It turns out that when we’re undecided we may not be. Science reports a study by Canadian and Italian researchers who used image and word association to tease out self-declared undecided people’s political precommitments with 70% accuracy.
According to Denise Gellene of the L.A. Times (via the N&O) “[t]he researchers said it’s all part of an unconscious decisiveness that manifests itself in the hundreds of mundane, snap decisions people make every day, such as choosing which shoe to put on first or which seat to take on an empty bus.”
Yah. And we don’t even need a fancy theory of the unconscious to explain habituated pseudo-intentionality, although we do need a cultural theory to explain why some people are so resistant to the unremarkable observation that much of our living and thinking is automated for ease of handling.

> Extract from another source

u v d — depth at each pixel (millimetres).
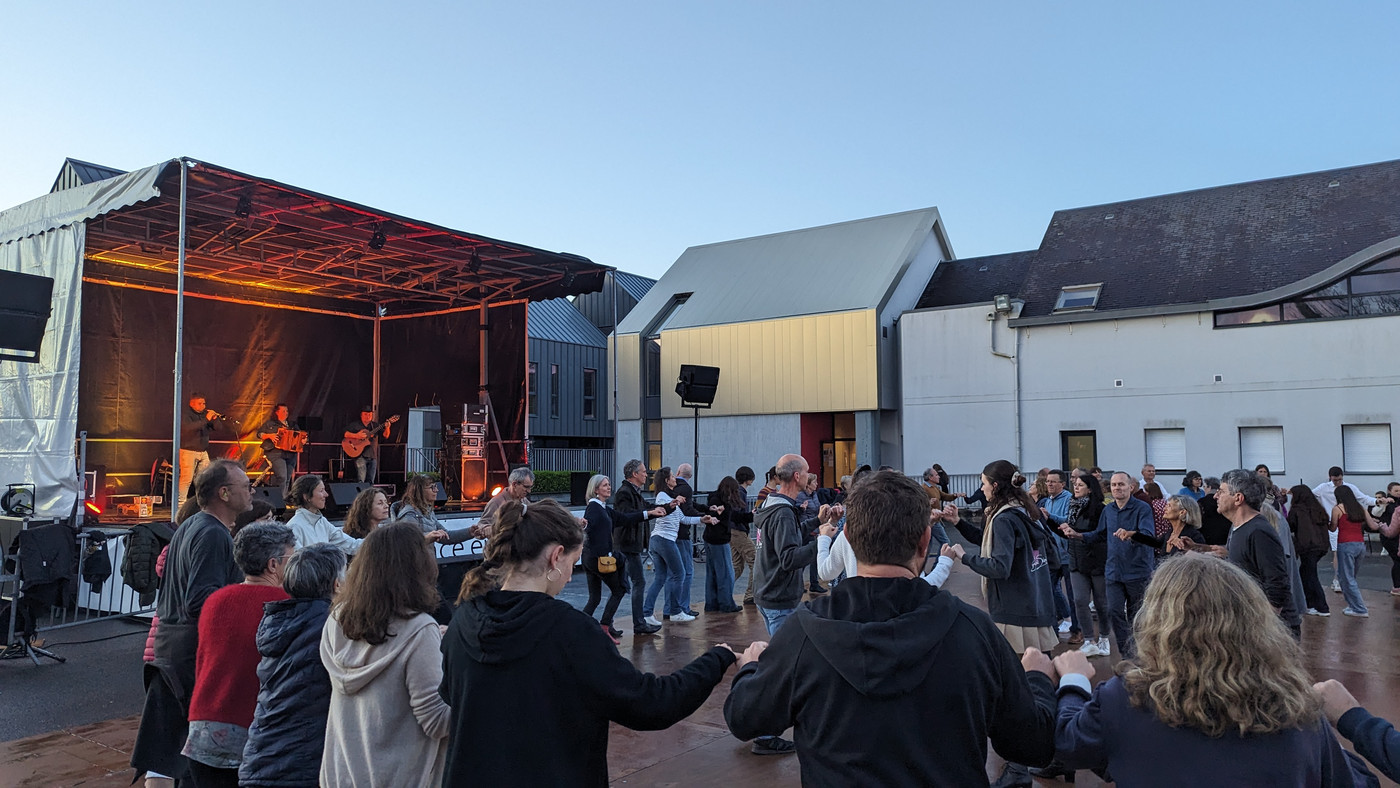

If, as the study suggests, we’ve all mostly made up our minds already, I wonder about the conditions (psychological, sociological) under which people are inclined to defer or not defer their moment of bringing decision to consciousness. A vulgar behaviorist might wonder if there are rewards and punishments for some people for being, or appearing, decisive, deliberate, open-minded or accommodating. A good study would probably find that these conditions are highly situated, so that people who are inclined to defer decision in one context may be much more decisive in others. The great speckled ditherer is probably a rare bird. Power is certainly in play, but there’s power in both deciding and not deciding, so that’s another situated analysis.
And if undecisive people have already decided, what does this say about decisive people? It may be that only in cases of fundamental ignorance or complete disinterest is persuasion possible. Otherwise, as William James said, when we think we’re thinking we’re merely rearranging our prejudices.